Report details largely 'self-regulated' oil pipelines, including Line 5 at Straits

Aug 31, 2015

Enbridge officials deploy boom during a mock oil spill along the Indian River in September 2014.Credit David Cassleman
Credit David Cassleman

A new report in Bridge Magazine this month questions how much state and federal officials know about the condition of an oil pipeline that crosses the Straits of Mackinac.

Reporter Ted Roelofs also details the inspection process governing oil and gas pipelines in the United States.

“The pipeline network in this country, which is about 2.5 million miles, it’s essentially self-regulated by the industry," Roelofs says.

"The federal agency that oversees it [Pipeline and Hazardous Materials Safety Administration, or PHMSA] essentially outsources the inspection to the industry itself.”

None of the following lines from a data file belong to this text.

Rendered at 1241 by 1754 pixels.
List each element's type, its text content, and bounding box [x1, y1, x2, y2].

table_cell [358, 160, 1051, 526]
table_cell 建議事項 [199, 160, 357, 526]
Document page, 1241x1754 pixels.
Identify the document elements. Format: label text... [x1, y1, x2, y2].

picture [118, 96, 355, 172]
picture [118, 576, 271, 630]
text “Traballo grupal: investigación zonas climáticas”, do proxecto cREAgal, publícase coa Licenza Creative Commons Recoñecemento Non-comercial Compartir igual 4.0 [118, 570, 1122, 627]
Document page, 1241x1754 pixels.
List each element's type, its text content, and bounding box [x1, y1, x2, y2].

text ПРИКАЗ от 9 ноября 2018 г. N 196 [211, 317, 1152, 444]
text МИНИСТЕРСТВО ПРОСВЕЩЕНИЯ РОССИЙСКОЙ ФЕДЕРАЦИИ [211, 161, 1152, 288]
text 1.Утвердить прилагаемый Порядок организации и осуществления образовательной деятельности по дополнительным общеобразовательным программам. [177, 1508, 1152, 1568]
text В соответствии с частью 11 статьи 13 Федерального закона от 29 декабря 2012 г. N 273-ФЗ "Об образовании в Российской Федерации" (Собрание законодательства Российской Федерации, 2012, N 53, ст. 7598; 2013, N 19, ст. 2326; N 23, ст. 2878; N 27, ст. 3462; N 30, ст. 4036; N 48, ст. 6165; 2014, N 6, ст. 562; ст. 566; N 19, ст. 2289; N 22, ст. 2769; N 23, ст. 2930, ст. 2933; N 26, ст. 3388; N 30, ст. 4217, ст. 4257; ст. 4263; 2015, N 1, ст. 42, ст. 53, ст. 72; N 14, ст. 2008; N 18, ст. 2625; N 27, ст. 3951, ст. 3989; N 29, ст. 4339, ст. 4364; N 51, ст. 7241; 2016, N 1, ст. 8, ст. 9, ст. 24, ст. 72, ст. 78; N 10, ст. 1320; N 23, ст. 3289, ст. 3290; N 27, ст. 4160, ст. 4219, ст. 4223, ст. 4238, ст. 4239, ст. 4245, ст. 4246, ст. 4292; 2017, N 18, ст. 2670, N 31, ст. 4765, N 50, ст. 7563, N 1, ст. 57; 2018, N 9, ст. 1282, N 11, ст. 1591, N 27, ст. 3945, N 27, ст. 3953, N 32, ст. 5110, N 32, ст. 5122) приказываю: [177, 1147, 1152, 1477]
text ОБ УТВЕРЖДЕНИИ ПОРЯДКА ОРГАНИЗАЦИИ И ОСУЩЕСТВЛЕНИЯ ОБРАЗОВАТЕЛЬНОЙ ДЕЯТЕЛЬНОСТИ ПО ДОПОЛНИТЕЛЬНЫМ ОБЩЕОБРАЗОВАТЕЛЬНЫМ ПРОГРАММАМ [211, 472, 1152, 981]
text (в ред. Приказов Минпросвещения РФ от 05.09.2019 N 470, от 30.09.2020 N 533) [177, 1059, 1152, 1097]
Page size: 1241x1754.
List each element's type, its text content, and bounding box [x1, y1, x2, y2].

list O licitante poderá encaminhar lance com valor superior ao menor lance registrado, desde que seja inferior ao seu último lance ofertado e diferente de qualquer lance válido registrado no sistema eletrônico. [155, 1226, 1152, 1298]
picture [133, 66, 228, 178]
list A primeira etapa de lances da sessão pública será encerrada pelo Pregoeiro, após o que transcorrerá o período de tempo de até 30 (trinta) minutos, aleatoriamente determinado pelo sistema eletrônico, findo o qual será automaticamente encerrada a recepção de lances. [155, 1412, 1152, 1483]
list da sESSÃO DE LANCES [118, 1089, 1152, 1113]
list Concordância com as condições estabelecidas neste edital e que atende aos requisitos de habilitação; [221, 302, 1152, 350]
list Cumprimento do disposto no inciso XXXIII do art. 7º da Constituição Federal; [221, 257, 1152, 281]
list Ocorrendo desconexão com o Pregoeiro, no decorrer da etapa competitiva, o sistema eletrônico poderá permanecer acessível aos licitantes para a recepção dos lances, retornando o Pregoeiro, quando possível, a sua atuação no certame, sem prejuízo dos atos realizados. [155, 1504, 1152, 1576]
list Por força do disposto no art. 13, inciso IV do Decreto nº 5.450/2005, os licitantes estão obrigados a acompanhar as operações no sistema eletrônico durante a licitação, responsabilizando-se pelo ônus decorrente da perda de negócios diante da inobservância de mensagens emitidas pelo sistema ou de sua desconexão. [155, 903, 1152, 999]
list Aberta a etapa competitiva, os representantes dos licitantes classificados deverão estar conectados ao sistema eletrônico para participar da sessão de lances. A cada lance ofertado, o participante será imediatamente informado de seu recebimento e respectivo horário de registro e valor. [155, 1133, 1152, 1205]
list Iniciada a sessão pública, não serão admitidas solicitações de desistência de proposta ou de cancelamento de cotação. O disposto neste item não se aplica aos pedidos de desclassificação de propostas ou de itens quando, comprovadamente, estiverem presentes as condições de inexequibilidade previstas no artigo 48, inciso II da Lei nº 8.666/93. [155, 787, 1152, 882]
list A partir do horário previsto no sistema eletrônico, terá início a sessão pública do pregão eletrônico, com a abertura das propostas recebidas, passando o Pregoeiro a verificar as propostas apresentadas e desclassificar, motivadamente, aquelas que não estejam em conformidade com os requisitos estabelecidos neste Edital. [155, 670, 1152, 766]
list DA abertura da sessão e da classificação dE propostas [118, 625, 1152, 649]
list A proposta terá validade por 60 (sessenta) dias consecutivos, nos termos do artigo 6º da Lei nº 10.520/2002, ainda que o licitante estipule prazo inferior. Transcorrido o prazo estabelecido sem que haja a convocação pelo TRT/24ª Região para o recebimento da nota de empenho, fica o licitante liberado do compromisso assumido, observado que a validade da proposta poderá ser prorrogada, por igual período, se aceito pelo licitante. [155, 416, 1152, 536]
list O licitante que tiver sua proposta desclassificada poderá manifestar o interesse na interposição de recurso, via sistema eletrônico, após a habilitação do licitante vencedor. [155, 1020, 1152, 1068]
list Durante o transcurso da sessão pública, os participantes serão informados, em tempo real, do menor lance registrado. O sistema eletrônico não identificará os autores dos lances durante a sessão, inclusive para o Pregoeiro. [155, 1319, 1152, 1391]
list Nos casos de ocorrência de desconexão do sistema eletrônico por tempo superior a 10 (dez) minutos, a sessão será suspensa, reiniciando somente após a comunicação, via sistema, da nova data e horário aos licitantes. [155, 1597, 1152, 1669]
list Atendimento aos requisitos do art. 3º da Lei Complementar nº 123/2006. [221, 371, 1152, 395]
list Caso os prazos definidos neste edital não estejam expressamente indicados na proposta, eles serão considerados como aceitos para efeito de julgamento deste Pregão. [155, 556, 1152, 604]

Roelofs says PHMSA has between 110 and 120 inspectors to oversee millions of miles of pipeline.

“The inspectors don’t actually do a whole lot of field work inspection," Roelofs says. "A lot of this consists of visiting the offices of where this data is kept and reviewing it.”

Last month, state officials published a long-awaited taskforce report on Enbridge's Line 5, after months of investigation and testimony.

During the course of the investigation, the state task force received inspection reports from Enbridge. But Roelofs says the state admits that it currently does not have anybody that can interpret the highly technical data.

Enbridge insists Line 5 is in excellent condition and notes the segment under the Straits has never had a leak.